Heavenly Father, please bring Your Healing and Comfort to this little boy and his mother.  They’re tired Lord, and frightened, and in desperate need of Your Divine Presence.  Whatever Your Plan is for them Father, please let them feel Your Loving Arms about them and know Your Peace.  Amen.

~Phather Phil

P.S. The journal and information on this courageous little boy and his mother can be found at : http://www.caringbridge.org/visit/dorianh.  Please keep them in your prayers during this difficult time.

Spiritually Malnourished

Dear Lord; Happy Monday Father!

Today Father, as You know my thoughts and prayers were very much reaching towards Shannon as she began her new job.  This transition has weighed heavily on her heart, but today went very well and I believe she’s feeling better about her decision now.  Either way, thank You for watching over her today and every day, and guiding her along this path.
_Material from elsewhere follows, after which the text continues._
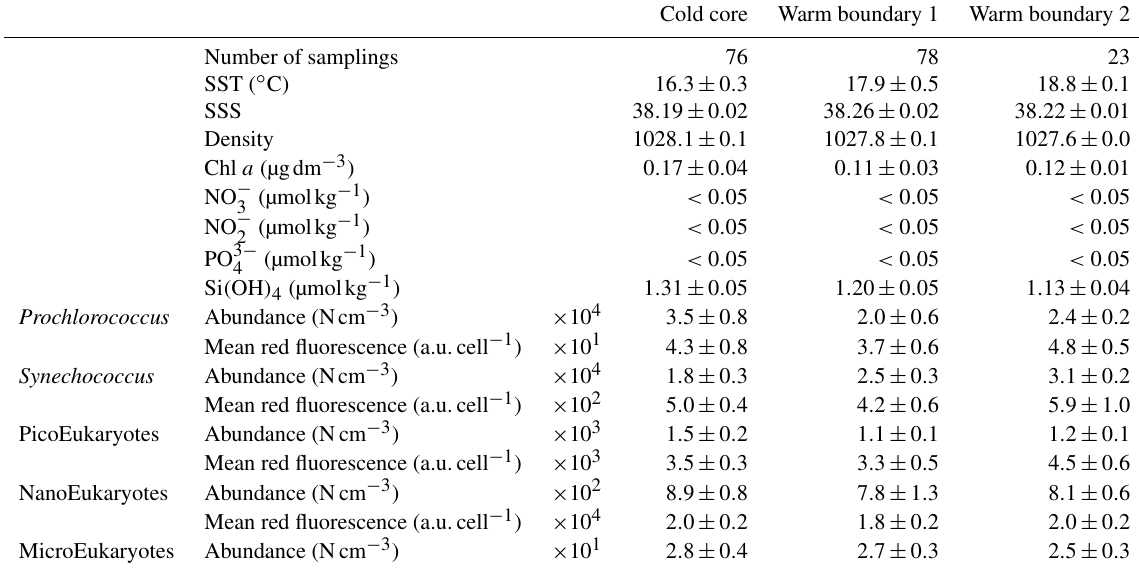
Table 1. Mean and SD values of SST, SSS, density, Chl a , nitrate, nitrite, phosphate and silicate in the cold core and warm boundaries 1 and 2 during the OSCAHR campaign. Prochlorococcus , Synechococcus , PicoEukaryote (PicoE, PicoHighFLR, PicoHighFLO), NanoEukaryote (NanoE, NanoFLO, NanoHighFLO) and MicroEukaryote (MicroE, MicroHighFLO) abundances are expressed in number of cells (N) per cm − 3 , and the mean red fluorescences of Prochlorococcus , Synechococcus , PicoE and NanoE are expressed in arbitrary units (a.u.) per cell for each hydrographical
Mondays are generally busy days in my office Lord.  And while it’s wonderful from a business perspective to be inundated with work, days like today can hold my focus to the point of excluding other important activities from the list… like eating.

I really meant to take a break and get some food today, but it just never happened.  One project led into another until I looked at the clock and it was already after 4:00pm.  Driving home, I had to pause for a few moments as I got a little light-headed… not a good sign for me.  By the time I got to the house, I was tired, hungry, and even a bit on the grumpy side.

Very much like when I haven’t talked to You in a while Father… Spiritually malnourished.

With the crazy schedules we maintain these days, spending dedicated time with You can sometimes be slid aside by activities we feel are more pressing and immediate.  The catch-22 is of course, that maintaining a tight personal relationship with You is just as vital to our well-being as is food to eat, or air to breathe.  When we don’t spend that “meal time” with You each day, we suffer as a whole.

Nourish me Father…  Feed my desperate spirit.

Heavenly Father, thank You for the Blessings You bestow on us each day.  Please fill us with Your Presence, and sustain us through Your Word to lead the lives You Will for us.  Amen.